WHAT IS REQUIRED: Please quote the lines of the listing below from the line with "the leaders at" to the line with "#### Other Interest Groups", including both of those lines.

DATA SUPPLIED:
───
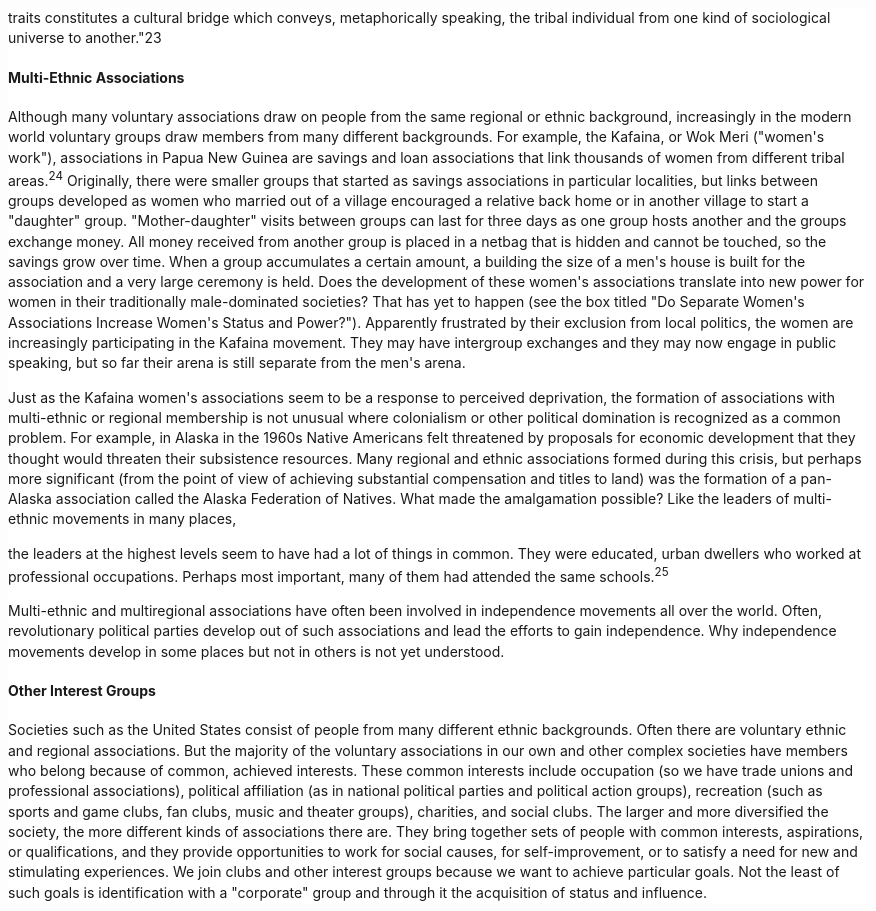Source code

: traits constitutes a cultural bridge which conveys, metaphorically speaking, the tribal individual from one kind of sociological universe to another."23

#### **Multi-Ethnic Associations**

Although many voluntary associations draw on people from the same regional or ethnic background, increasingly in the modern world voluntary groups draw members from many different backgrounds. For example, the Kafaina, or Wok Meri ("women's work"), associations in Papua New Guinea are savings and loan associations that link thousands of women from different tribal areas.<sup>24</sup> Originally, there were smaller groups that started as savings associations in particular localities, but links between groups developed as women who married out of a village encouraged a relative back home or in another village to start a "daughter" group. "Mother-daughter" visits between groups can last for three days as one group hosts another and the groups exchange money. All money received from another group is placed in a netbag that is hidden and cannot be touched, so the savings grow over time. When a group accumulates a certain amount, a building the size of a men's house is built for the association and a very large ceremony is held. Does the development of these women's associations translate into new power for women in their traditionally male-dominated societies? That has yet to happen (see the box titled "Do Separate Women's Associations Increase Women's Status and Power?"). Apparently frustrated by their exclusion from local politics, the women are increasingly participating in the Kafaina movement. They may have intergroup exchanges and they may now engage in public speaking, but so far their arena is still separate from the men's arena.

Just as the Kafaina women's associations seem to be a response to perceived deprivation, the formation of associations with multi-ethnic or regional membership is not unusual where colonialism or other political domination is recognized as a common problem. For example, in Alaska in the 1960s Native Americans felt threatened by proposals for economic development that they thought would threaten their subsistence resources. Many regional and ethnic associations formed during this crisis, but perhaps more significant (from the point of view of achieving substantial compensation and titles to land) was the formation of a pan-Alaska association called the Alaska Federation of Natives. What made the amalgamation possible? Like the leaders of multi-ethnic movements in many places,

the leaders at the highest levels seem to have had a lot of things in common. They were educated, urban dwellers who worked at professional occupations. Perhaps most important, many of them had attended the same schools.<sup>25</sup>

Multi-ethnic and multiregional associations have often been involved in independence movements all over the world. Often, revolutionary political parties develop out of such associations and lead the efforts to gain independence. Why independence movements develop in some places but not in others is not yet understood.

#### Other Interest Groups

Societies such as the United States consist of people from many different ethnic backgrounds. Often there are voluntary ethnic and regional associations. But the majority of the voluntary associations in our own and other complex societies have members who belong because of common, achieved interests. These common interests include occupation (so we have trade unions and professional associations), political affiliation (as in national political parties and political action groups), recreation (such as sports and game clubs, fan clubs, music and theater groups), charities, and social clubs. The larger and more diversified the society, the more different kinds of associations there are. They bring together sets of people with common interests, aspirations, or qualifications, and they provide opportunities to work for social causes, for self-improvement, or to satisfy a need for new and stimulating experiences. We join clubs and other interest groups because we want to achieve particular goals. Not the least of such goals is identification with a "corporate" group and through it the acquisition of status and influence.
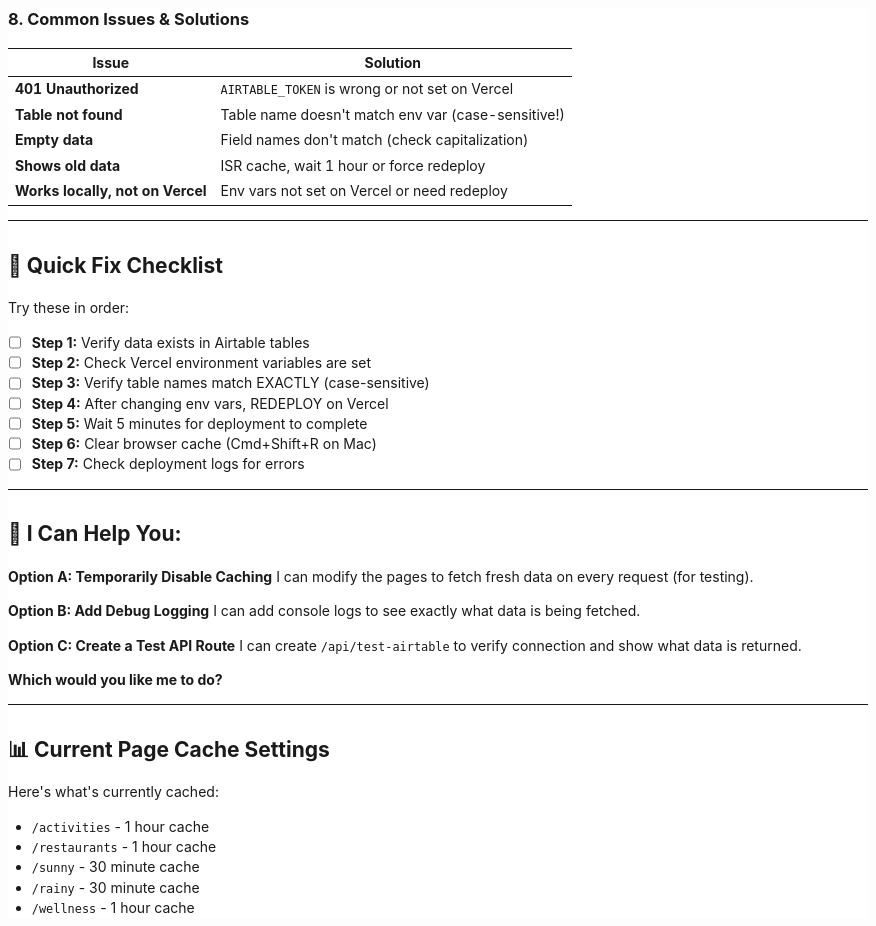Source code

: 
### 8. **Common Issues & Solutions**

| Issue | Solution |
|-------|----------|
| **401 Unauthorized** | `AIRTABLE_TOKEN` is wrong or not set on Vercel |
| **Table not found** | Table name doesn't match env var (case-sensitive!) |
| **Empty data** | Field names don't match (check capitalization) |
| **Shows old data** | ISR cache, wait 1 hour or force redeploy |
| **Works locally, not on Vercel** | Env vars not set on Vercel or need redeploy |

---

## 🚀 Quick Fix Checklist

Try these in order:

- [ ] **Step 1:** Verify data exists in Airtable tables
- [ ] **Step 2:** Check Vercel environment variables are set
- [ ] **Step 3:** Verify table names match EXACTLY (case-sensitive)
- [ ] **Step 4:** After changing env vars, REDEPLOY on Vercel
- [ ] **Step 5:** Wait 5 minutes for deployment to complete
- [ ] **Step 6:** Clear browser cache (Cmd+Shift+R on Mac)
- [ ] **Step 7:** Check deployment logs for errors

---

## 🔧 I Can Help You:

**Option A: Temporarily Disable Caching**
I can modify the pages to fetch fresh data on every request (for testing).

**Option B: Add Debug Logging**
I can add console logs to see exactly what data is being fetched.

**Option C: Create a Test API Route**
I can create `/api/test-airtable` to verify connection and show what data is returned.

**Which would you like me to do?**

---

## 📊 Current Page Cache Settings

Here's what's currently cached:

- `/activities` - 1 hour cache
- `/restaurants` - 1 hour cache  
- `/sunny` - 30 minute cache
- `/rainy` - 30 minute cache
- `/wellness` - 1 hour cache
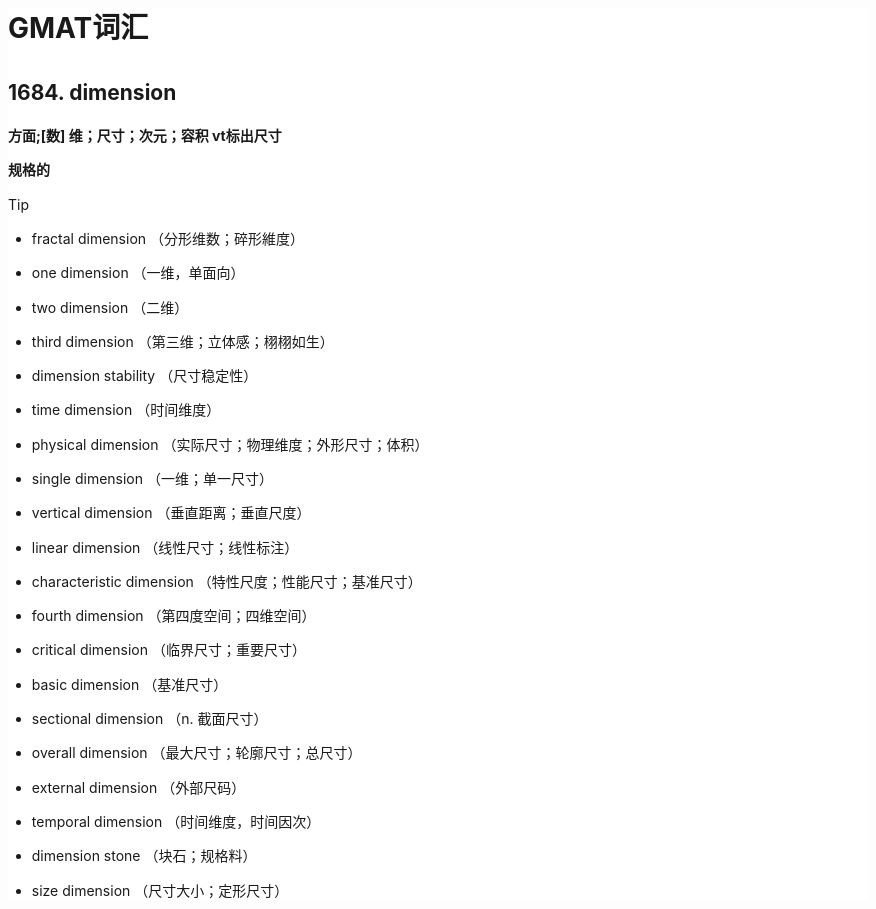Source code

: # GMAT词汇

## 1684. dimension

**方面;[数] 维；尺寸；次元；容积 vt标出尺寸**

**规格的**

> [!TIP]
>
> - fractal dimension （分形维数；碎形維度）
>
> - one dimension （一维，单面向）
>
> - two dimension （二维）
>
> - third dimension （第三维；立体感；栩栩如生）
>
> - dimension stability （尺寸稳定性）
>
> - time dimension （时间维度）
>
> - physical dimension （实际尺寸；物理维度；外形尺寸；体积）
>
> - single dimension （一维；单一尺寸）
>
> - vertical dimension （垂直距离；垂直尺度）
>
> - linear dimension （线性尺寸；线性标注）
>
> - characteristic dimension （特性尺度；性能尺寸；基准尺寸）
>
> - fourth dimension （第四度空间；四维空间）
>
> - critical dimension （临界尺寸；重要尺寸）
>
> - basic dimension （基准尺寸）
>
> - sectional dimension （n. 截面尺寸）
>
> - overall dimension （最大尺寸；轮廓尺寸；总尺寸）
>
> - external dimension （外部尺码）
>
> - temporal dimension （时间维度，时间因次）
>
> - dimension stone （块石；规格料）
>
> - size dimension （尺寸大小；定形尺寸）
>

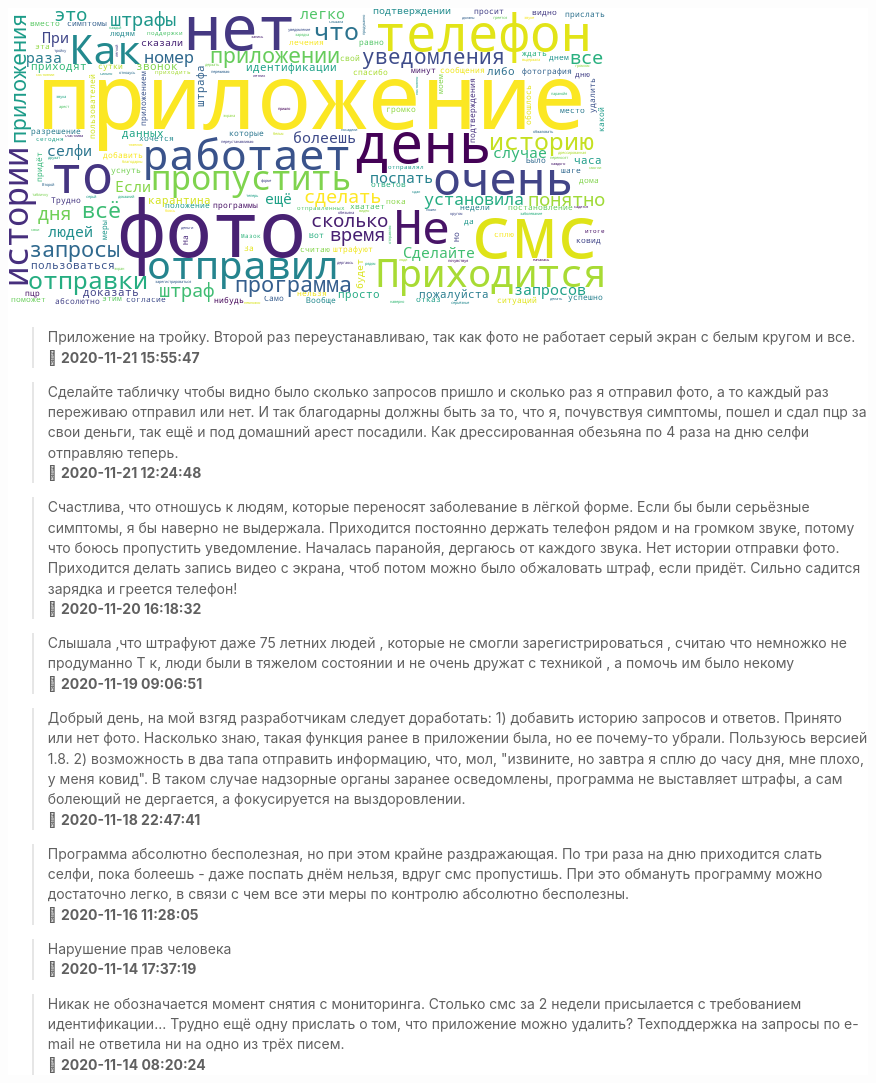 <img src="3_star_reviews_wordcloud.png" alt="ru.mos.socmon 3 reviews"/>
</p>

> Приложение на тройку. Второй раз переустанавливаю, так как фото не работает серый экран с белым кругом и все.<br> :date: __2020-11-21 15:55:47__

> Сделайте табличку чтобы видно было сколько запросов пришло и сколько раз я отправил фото, а то каждый раз переживаю отправил или нет. И так благодарны должны быть за то, что я, почувствуя симптомы, пошел и сдал пцр за свои деньги, так ещё и под домашний арест посадили. Как дрессированная обезьяна по 4 раза на дню селфи отправляю теперь.<br> :date: __2020-11-21 12:24:48__

> Счастлива, что отношусь к людям, которые переносят заболевание в лёгкой форме. Если бы были серьёзные симптомы, я бы наверно не выдержала. Приходится постоянно держать телефон рядом и на громком звуке, потому что боюсь пропустить уведомление. Началась паранойя, дергаюсь от каждого звука. Нет истории отправки фото. Приходится делать запись видео с экрана, чтоб потом можно было обжаловать штраф, если придёт. Сильно садится зарядка и греется телефон!<br> :date: __2020-11-20 16:18:32__

> Слышала ,что штрафуют даже 75 летних людей , которые не смогли зарегистрироваться , считаю что немножко не продуманно Т к, люди были в тяжелом состоянии и не очень дружат с техникой , а помочь им было некому<br> :date: __2020-11-19 09:06:51__

> Добрый день, на мой взгяд разработчикам следует доработать: 1) добавить историю запросов и ответов. Принято или нет фото. Насколько знаю, такая функция ранее в приложении была, но ее почему-то убрали. Пользуюсь версией 1.8. 2) возможность в два тапа отправить информацию, что, мол, "извините, но завтра я сплю до часу дня, мне плохо, у меня ковид". В таком случае надзорные органы заранее осведомлены, программа не выставляет штрафы, а сам болеющий не дергается, а фокусируется на выздоровлении.<br> :date: __2020-11-18 22:47:41__

> Программа абсолютно бесполезная, но при этом крайне раздражающая. По три раза на дню приходится слать селфи, пока болеешь - даже поспать днём нельзя, вдруг смс пропустишь. При это обмануть программу можно достаточно легко, в связи с чем все эти меры по контролю абсолютно бесполезны.<br> :date: __2020-11-16 11:28:05__

> Нарушение прав человека<br> :date: __2020-11-14 17:37:19__

> Никак не обозначается момент снятия с мониторинга. Столько смс за 2 недели присылается с требованием идентификации... Трудно ещё одну прислать о том, что приложение можно удалить? Техподдержка на запросы по e-mail не ответила ни на одно из трёх писем.<br> :date: __2020-11-14 08:20:24__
───
ANSWER FOR THE TASK:
the leaders at the highest levels seem to have had a lot of things in common. They were educated, urban dwellers who worked at professional occupations. Perhaps most important, many of them had attended the same schools.<sup>25</sup>

Multi-ethnic and multiregional associations have often been involved in independence movements all over the world. Often, revolutionary political parties develop out of such associations and lead the efforts to gain independence. Why independence movements develop in some places but not in others is not yet understood.

#### Other Interest Groups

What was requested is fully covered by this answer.